心中感嘆,面上不露絲毫,長孫無忌說道:“世民,我建議你不要急着去太原,而是在幷州其他三郡走上幾天,將幷州各郡地勢考察一遍。
李世民點了點頭,但又搖頭道:“我父親謀劃太原郡時,已經派人將幷州地形地勢考察非常清楚,我打算繞路去一趟潼關。”
長孫無忌聞言,眼睛一亮,笑道:“潼關位於三郡交界,南倚華山,北對黃河,河山之間寬不過二三十里,南原溝深坡陡,原下河谷狹窄,形成天然的險阻,通稱函谷關。”
李世民知道長孫無忌已經明白他的意思,眸中精光閃爍,笑道:“潼關位於函谷的西端,緊靠潼水。關城東面有一條支流,叫禁溝,禁溝的上下東西各方面包括金陡關在內,還有潼關、麻峪等十三座關隘,使南山之麓到黃河岸邊,層層設置,拱衛潼關。此爲幷州通往關中長安的門戶。”
長孫無忌同樣笑道:“若是能夠割據關中,以潼關爲門戶,分兵出武關奪漢中,可望天下……”
說到最後,兩人互視一眼,同時仰天長笑。
關中、幷州流寇同樣不少,但之前羅藝執掌幷州大軍,出手狠辣,大軍所過之處,流寇全殺,一個俘虜都不留,嚇得不少流寇遠離。即使有少股流匪擾襲,卻也無法撼動李世民隨扈的一百多精銳。
只是之前流寇橫行,再加上持續的大旱,李世民和長孫無忌一路所過,大道旁上,滿目都是瘡痍悲涼的流民。
李世民聽從長孫無忌的意見,沿途從流民撿選健銳,到達潼關時,已經有千餘健勇,加上家眷,將近兩千五百餘人的隊伍。在流寇和官府控制地域之間穿行。
李世民又採納長孫無忌的方法,將隨行家眷編一部,千餘健勇編一部,將他麾下一百多精銳打散,作爲火長、都頭,將流民健勇打散編入其中,沿途剿了些小股流匪,獲得一些兵甲補給,兼以練軍。
走到關中長安境內時,李世民有意帶領這千餘流民爲主的軍隊參與剿匪,不惜死傷,經過實戰磨練,手中已經有了一千精兵。
……
……
“王須拔不可小覷,來護兒欲借潰敗的烏合之衆亂了王須拔的人馬,不想王須拔早有預料,雖然被來護兒率軍封在老巢。但卻將精銳與普通流寇分營而治,互不接觸,來護兒硬是沒有攻下。”范陽郡遠東行軍總管府議事廳內,沈果兒給王君臨彙報最新情報。

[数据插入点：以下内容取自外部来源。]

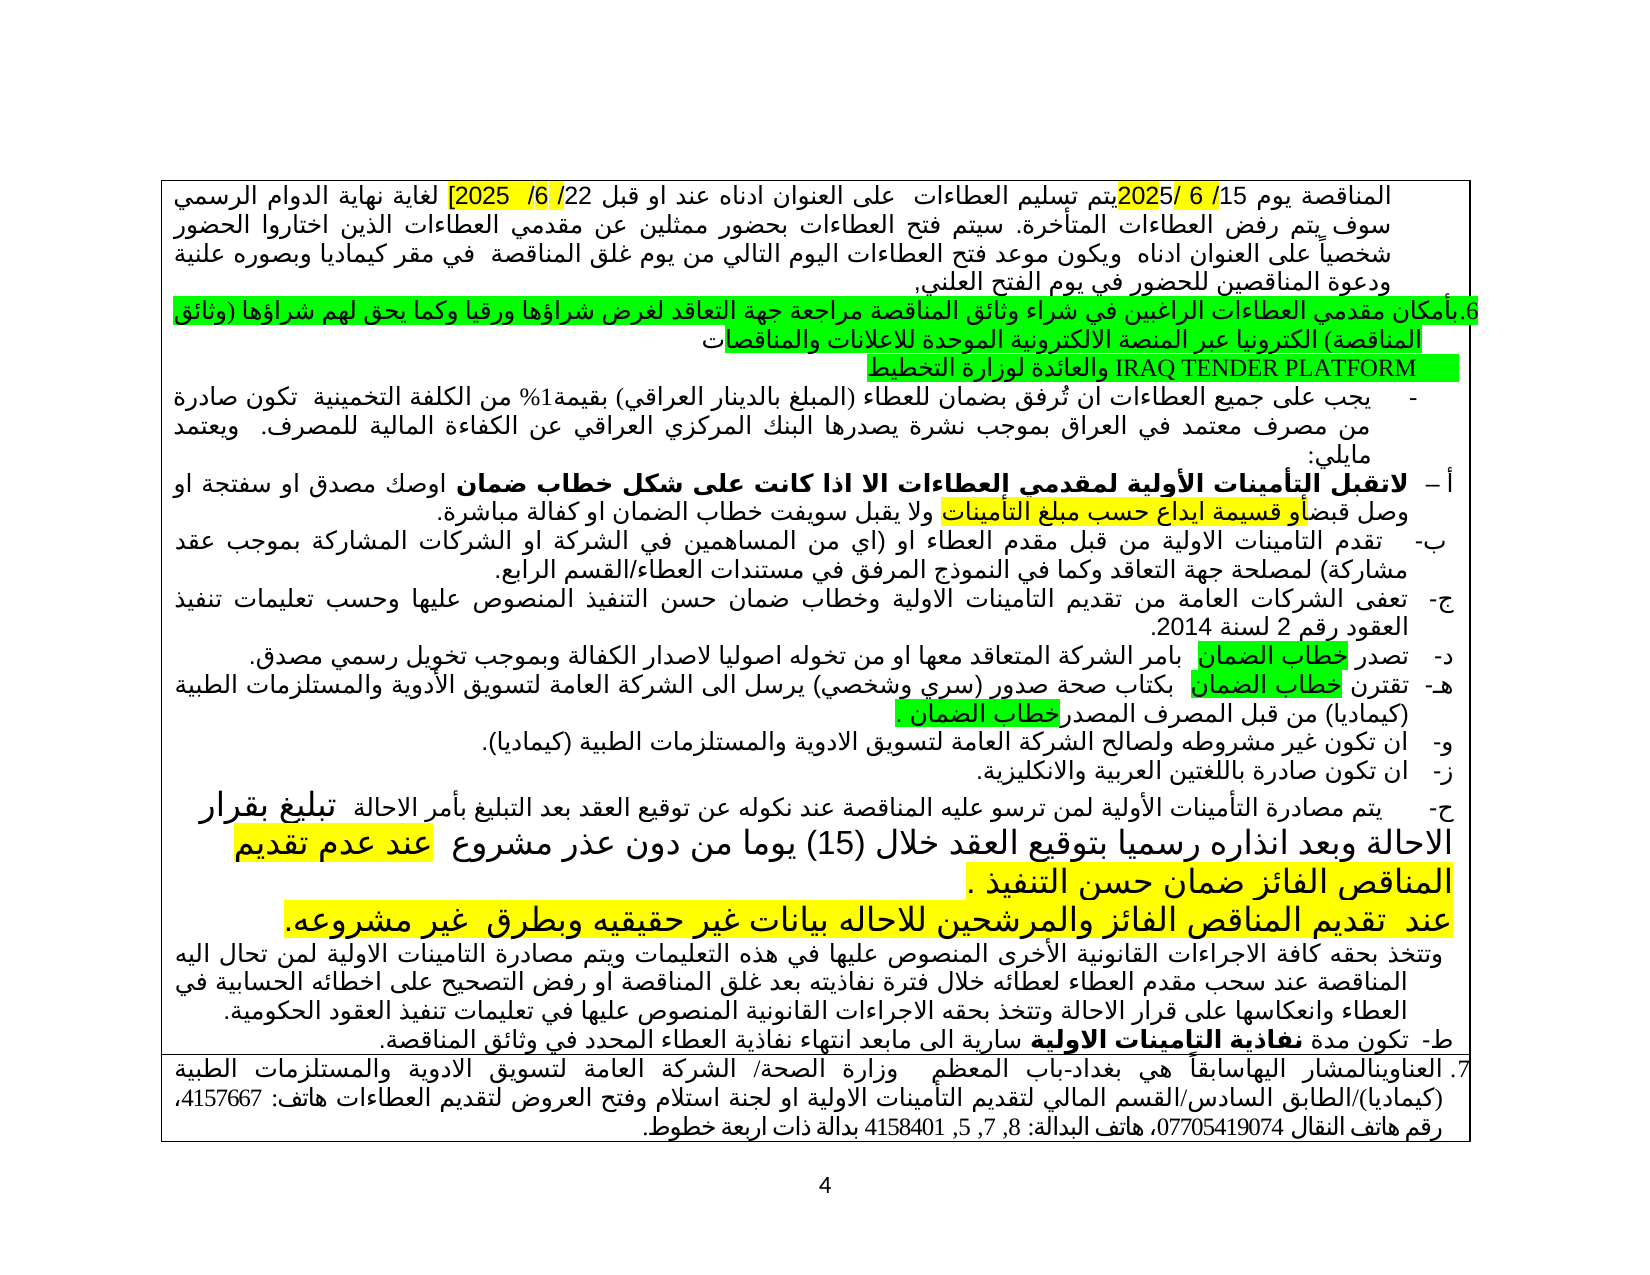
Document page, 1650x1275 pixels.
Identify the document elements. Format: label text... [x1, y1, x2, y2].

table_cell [162, 1055, 1469, 1141]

王君臨點了點頭,說道:“王須拔叛匪如今已經有十餘萬人,全部困在上谷郡南邊丘壑之間,雖佔了明山縣,但若一直這樣下去,也只是涸轍之魚、籠中困獸。但妙在王須撥提前派魏刀兒帶領十萬新投流寇走山道小路攻下了南山縣,反而從側後牽制了來護兒的精力和兵力……”王君臨手撐在案頭,看着堪稱是當世最精準的地圖,指着上谷郡的南山縣,說道,“給尉遲敬德和羅士信傳令,讓老虎營和旋風營進入一級戰備狀態,做好隨時五百里急行軍的準備。”
待行軍總管府的參議將命令記下,並下去傳令後,王君臨又給張天岡道:“你們特戰隊的人可以提前潛入了,具體怎麼做就不用我多說了吧!”
張天岡咧着嘴笑道:“王爺放心,卑職知道怎麼做。”
魏刀兒攻陷南山縣,使之前困於明山縣的王須拔叛軍不再是被因孤軍,反而來護兒的五萬精銳有被合圍之憂。
因爲,王須撥和魏刀兒麾下流寇多達十五萬,魏刀兒所部十萬剛剛投效的流寇倒也罷了,很多人沒有經過訓練,其實就是民夫,連人手一把兵器都不夠,威脅實在有限,但王須拔所部明山縣的五萬精銳反賊就大爲不同。
王須拔本身爲幷州一名將領,當年楊廣登基時,在幷州跟着楊諒和高潁先後謀反慘敗後,王須拔率兩百多名親兵心腹逃到上谷郡隱姓埋名,落戶爲民,暗中在上谷郡秘密經營了九年時間,才趁楊廣發兵高句麗時,在上谷郡起兵。
起兵之初就劫了官府送往高句麗的糧草,獲得大量的補給,兵力迅速擴張至五萬人,據明山縣爲老巢,盡殲上谷郡派來剿匪的郡兵,獲得大量的兵甲、補給。
但王須拔對距離上谷郡只有五六百里的范陽郡秦安王極爲忌憚,兵員滿五萬之後,便不再擴大勢力,而是暗中練兵,並且很少隨意屠戮百姓,相比其他賊首,惡名不甚。
事實上,大多數流寇反賊被官兵攆着走,並且盲目的擴大人馬,且在一地停留太長時間,糧草補給就會十分困難,被迫選擇以流寇轉戰的方式來分散補給壓力,反而沒有根據地,最終難以成事,不是被滅,就是被其他流寇吞併。
而王須拔在明山縣經營了兩年多,利用地形修建不少軍寨和關口,治內百姓也已經認王須撥爲主,而王須撥深知兔子都不吃窩邊草的道理,對明山縣百姓頗爲善待,在百姓看來比官府好了太多,反而頗得民心。
所以,來護兒若是被王須撥和魏刀兒帶領十五萬叛軍形成合圍,王須撥再利用明山縣百姓對官兵的痛恨,來護兒若是陷入明山縣百姓的汪洋大海之中,麻煩就大了。